--- Text block ---
The cat is out of the bag. The markets ignored the European crisis despite the panic mongering by all the brilliant analysts in the western media. And guess what? The markets and the money were correct again. Even more impressive is the behaviour of the US economy and equity markets. Barely six months ago, most of the experts were trumpeting the failure of the quantitive easing programs QE1, QE2 and QE3 (albeit under a different guise). Once again, the markets have made a mockery of the doomsayers. The Dow has clambered all the way back to 13000 from the low of 6500. Unemployment, at least the political indicator, is closing in on the predicted 8%. While the Republicans flounder, comically tearing each other to pieces on national TV, Obama looks more like an easy winner in November. One may be forgiven for thinking that if this is too good to be true, then maybe it is.
The all-time high of the Dow before the collapse and at the peak of the real estate bubble was about 14200. Today it is 10% below that level.
The Euro is stable and the USD is resuming its devaluation against the currency basket. What is different today from four years ago? The real estate market is in the doldrums. Unemployment is still high and GDP is still low. The difference, readers, is the fact that US debt has jumped by 50% during this period from $9.8T to $15T and as a percentage of GDP from 70% to 100%. Put simply, the markets are being supported by mountain of debt and liquidity that makes all the previous bubbles look inconsequential. And to remove all doubt, a KISS rule of thumb states that ALL bubbles must come to an end. The only questions are when and how. Before or after November? The plan is for inflation (as opposed to deflation) to gain traction. At these low interest rates, funds will flow to real assets as a hedge. Seems to be working....so far.

--- Dataset ---

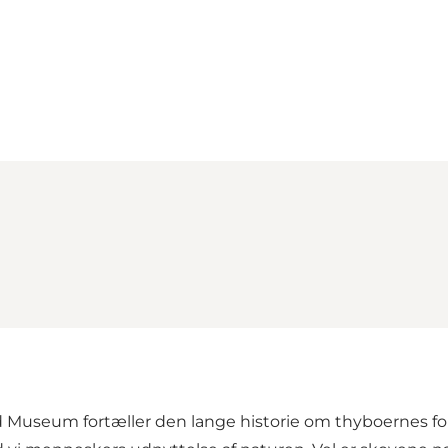
Loading map...
 Museum fortæller den lange historie om thyboernes forh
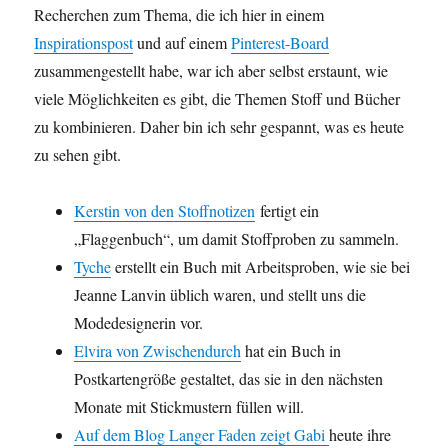
Recherchen zum Thema, die ich hier in einem
Inspirationspost
und auf einem
Pinterest-Board
zusammengestellt habe, war ich aber selbst erstaunt, wie
viele Möglichkeiten es gibt, die Themen Stoff und Bücher
zu kombinieren. Daher bin ich sehr gespannt, was es heute
zu sehen gibt.
Kerstin von den Stoffnotizen
fertigt ein
„Flaggenbuch“, um damit Stoffproben zu sammeln.
Tyche
erstellt ein Buch mit Arbeitsproben, wie sie bei
Jeanne Lanvin üblich waren, und stellt uns die
Modedesignerin vor.
Elvira von Zwischendurch
hat ein Buch in
Postkartengröße gestaltet, das sie in den nächsten
Monate mit Stickmustern füllen will.
Auf dem Blog Langer Faden zeigt Gabi
heute ihre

--- Your goal ---
Print the part of the market commentary that begins at the words "The Euro is" and stops after "be working....so far.", word for word. The items are separate material, unrelated to the market commentary.

--- Solved problem ---
The Euro is stable and the USD is resuming its devaluation against the currency basket. What is different today from four years ago? The real estate market is in the doldrums. Unemployment is still high and GDP is still low. The difference, readers, is the fact that US debt has jumped by 50% during this period from $9.8T to $15T and as a percentage of GDP from 70% to 100%. Put simply, the markets are being supported by mountain of debt and liquidity that makes all the previous bubbles look inconsequential. And to remove all doubt, a KISS rule of thumb states that ALL bubbles must come to an end. The only questions are when and how. Before or after November? The plan is for inflation (as opposed to deflation) to gain traction. At these low interest rates, funds will flow to real assets as a hedge. Seems to be working....so far.